**TO-DO ITEM**
Convert the material below into a JSON list of strings, one string per line, leaving out blank lines and any pictures.

- - -

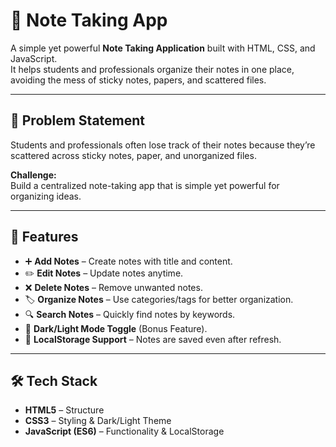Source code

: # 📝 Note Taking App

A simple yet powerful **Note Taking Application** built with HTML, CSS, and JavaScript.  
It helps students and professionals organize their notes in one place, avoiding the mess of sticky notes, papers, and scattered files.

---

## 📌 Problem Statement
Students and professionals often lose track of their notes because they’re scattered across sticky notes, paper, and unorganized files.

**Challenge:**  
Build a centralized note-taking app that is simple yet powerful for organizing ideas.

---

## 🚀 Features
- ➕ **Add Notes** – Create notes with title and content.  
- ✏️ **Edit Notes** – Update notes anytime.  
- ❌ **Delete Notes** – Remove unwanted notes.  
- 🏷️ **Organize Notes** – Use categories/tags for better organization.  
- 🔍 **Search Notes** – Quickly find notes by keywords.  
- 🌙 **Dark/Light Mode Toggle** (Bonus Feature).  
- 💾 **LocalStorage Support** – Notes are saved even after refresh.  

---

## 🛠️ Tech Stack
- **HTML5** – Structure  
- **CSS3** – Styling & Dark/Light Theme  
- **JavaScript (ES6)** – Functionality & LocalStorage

- - -

**RESULT FOR THIS EXERCISE**
[
  "Source code",
  ": # 📝 Note Taking App",
  "A simple yet powerful **Note Taking Application** built with HTML, CSS, and JavaScript.  ",
  "It helps students and professionals organize their notes in one place, avoiding the mess of sticky notes, papers, and scattered files.",
  "---",
  "## 📌 Problem Statement",
  "Students and professionals often lose track of their notes because they’re scattered across sticky notes, paper, and unorganized files.",
  "**Challenge:**  ",
  "Build a centralized note-taking app that is simple yet powerful for organizing ideas.",
  "---",
  "## 🚀 Features",
  "- ➕ **Add Notes** – Create notes with title and content.  ",
  "- ✏️ **Edit Notes** – Update notes anytime.  ",
  "- ❌ **Delete Notes** – Remove unwanted notes.  ",
  "- 🏷️ **Organize Notes** – Use categories/tags for better organization.  ",
  "- 🔍 **Search Notes** – Quickly find notes by keywords.  ",
  "- 🌙 **Dark/Light Mode Toggle** (Bonus Feature).  ",
  "- 💾 **LocalStorage Support** – Notes are saved even after refresh.  ",
  "---",
  "## 🛠️ Tech Stack",
  "- **HTML5** – Structure  ",
  "- **CSS3** – Styling & Dark/Light Theme  ",
  "- **JavaScript (ES6)** – Functionality & LocalStorage"
]